- **Task to complete**
Below are records; please write out exactly the lines from the first line through the line containing "right elbow: (950, 1438)", with no pictures.

Stored data:
○ ○ ○ ○ ○ ○ ○
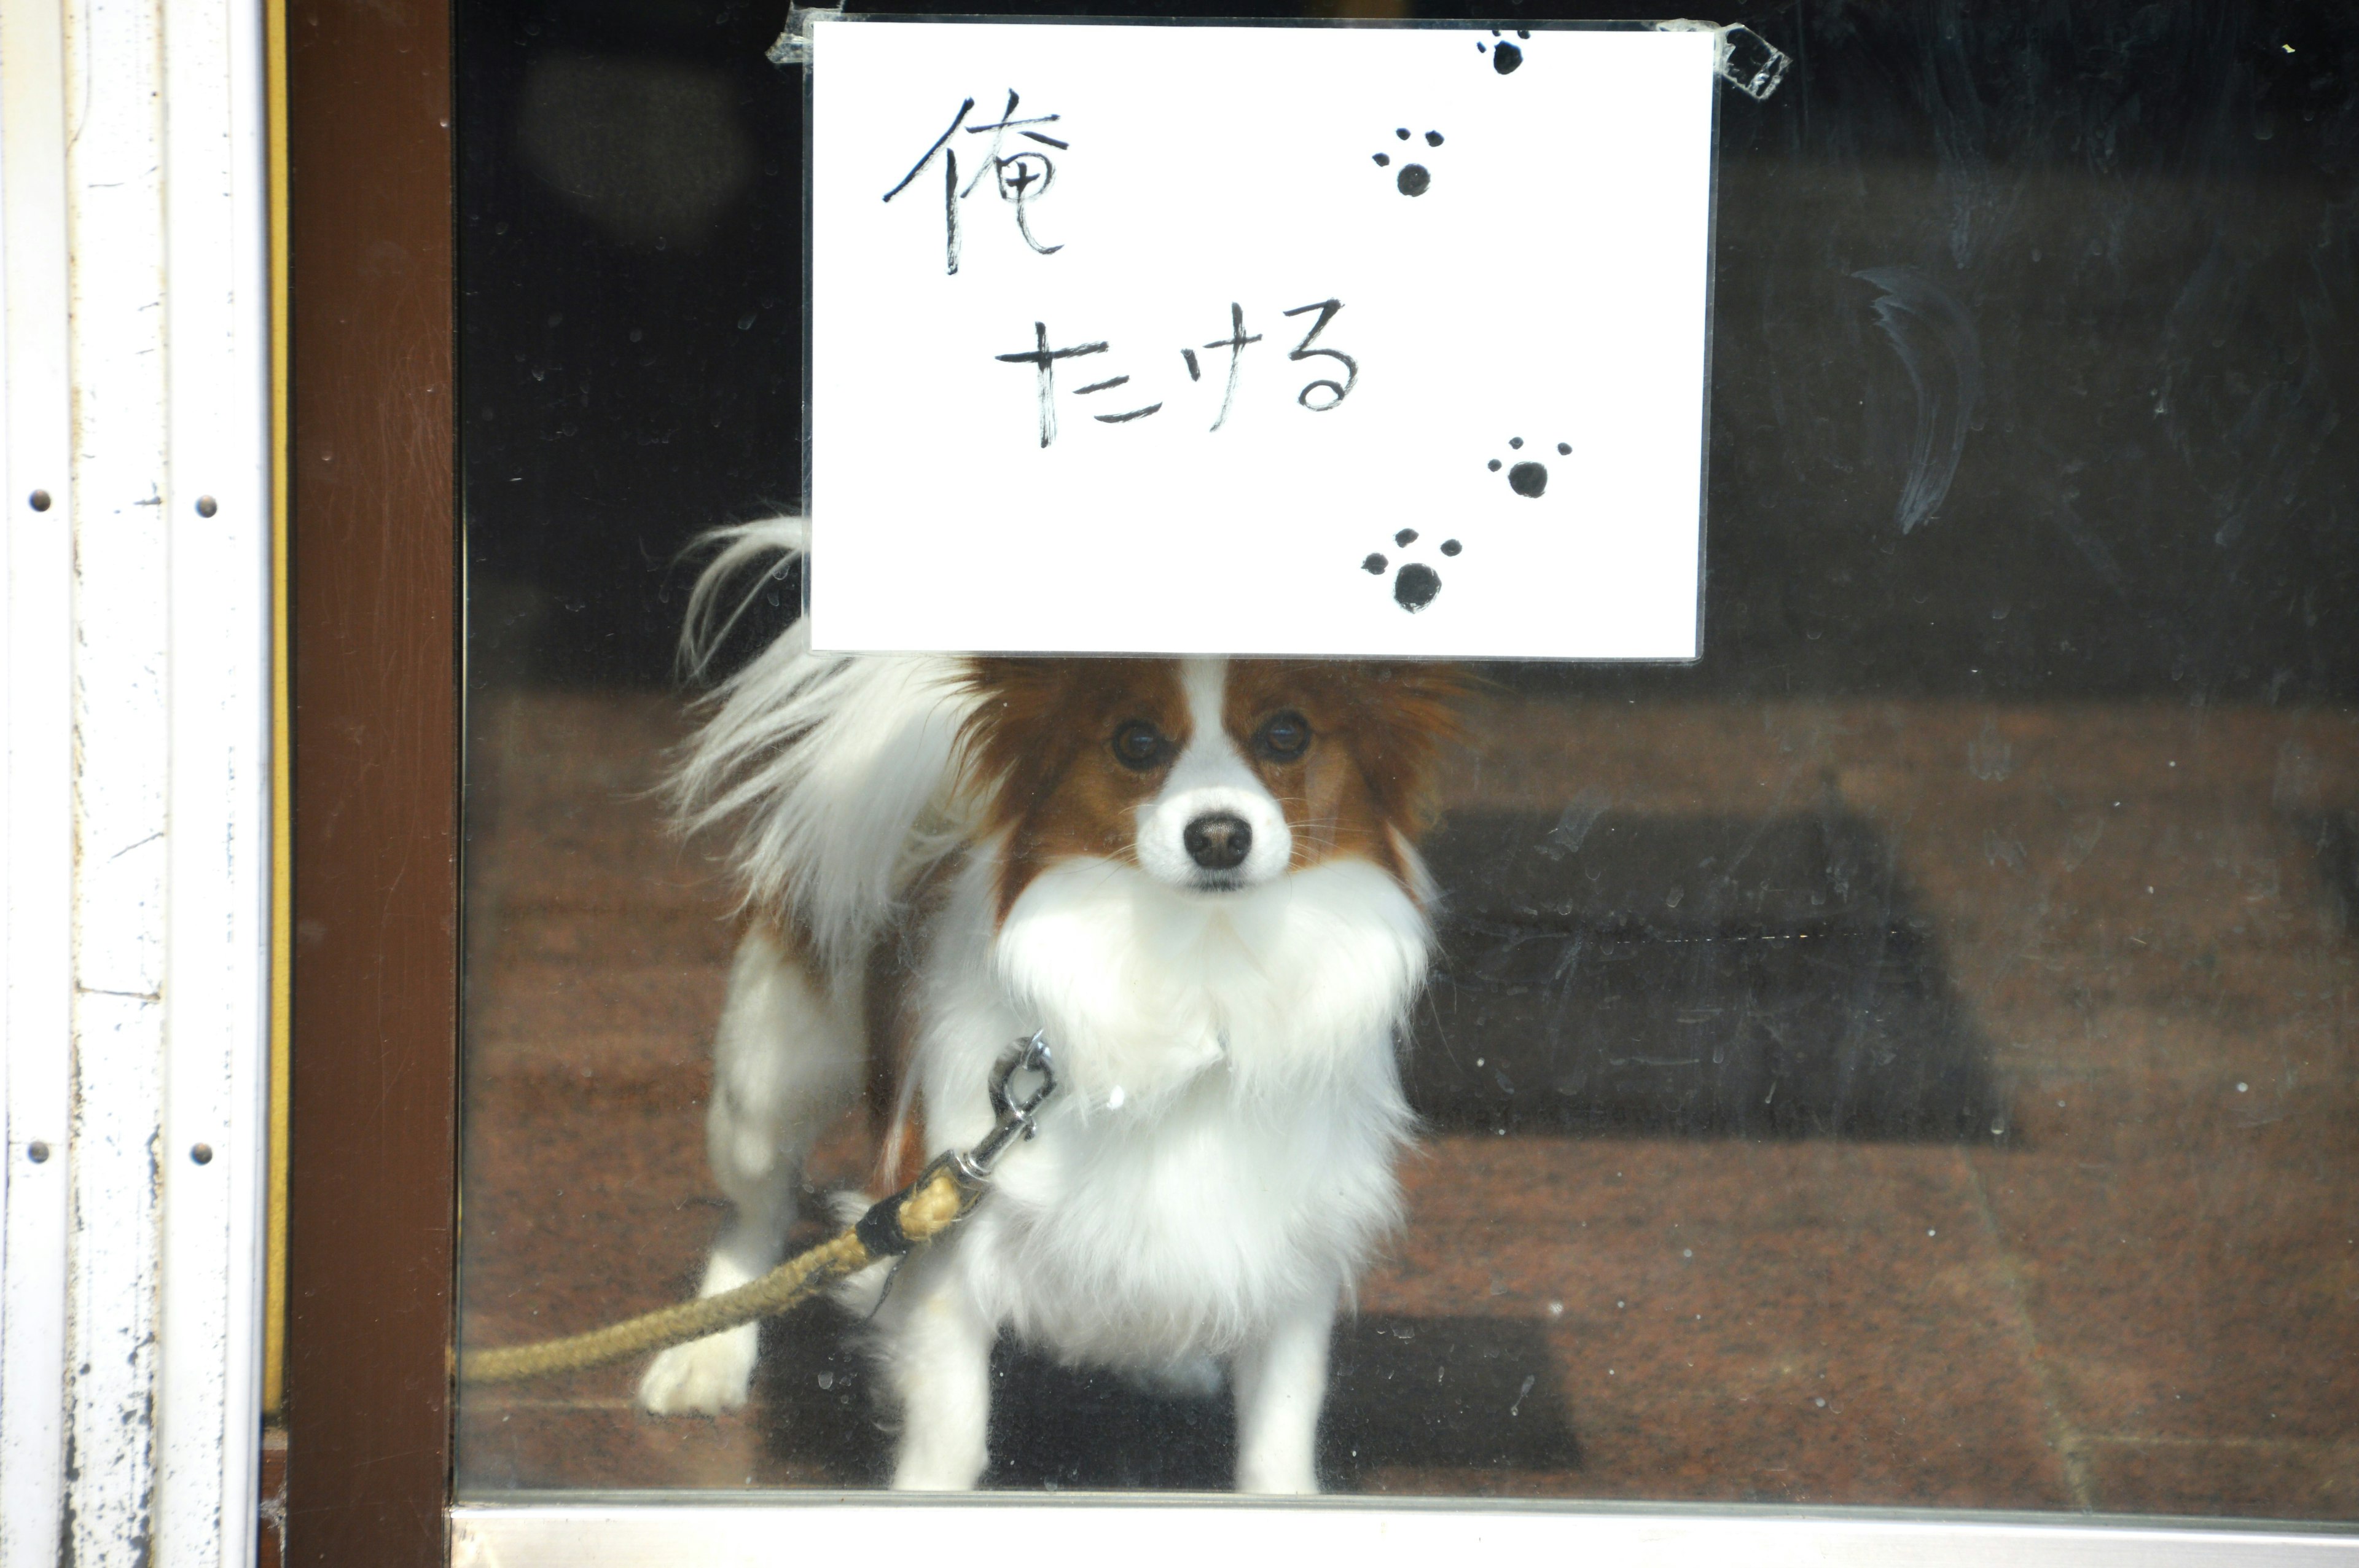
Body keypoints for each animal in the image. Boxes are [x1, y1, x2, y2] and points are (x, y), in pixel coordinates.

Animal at [636, 516, 1462, 1490]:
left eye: (1288, 735)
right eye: (1137, 743)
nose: (1218, 834)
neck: (1197, 962)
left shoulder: (1290, 1256)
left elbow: (1278, 1446)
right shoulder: (946, 1233)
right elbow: (950, 1438)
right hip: (772, 1076)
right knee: (755, 1216)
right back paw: (705, 1356)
○ ○ ○ ○ ○ ○ ○
- **Result for this task**
Body keypoints for each animal in the image. Boxes are [x1, y1, x2, y2] and points are (x, y), in pixel coordinates.

Animal at [636, 516, 1462, 1490]:
left eye: (1288, 735)
right eye: (1137, 743)
nose: (1218, 834)
neck: (1197, 962)
left shoulder: (1290, 1256)
left elbow: (1278, 1446)
right shoulder: (946, 1233)
right elbow: (950, 1438)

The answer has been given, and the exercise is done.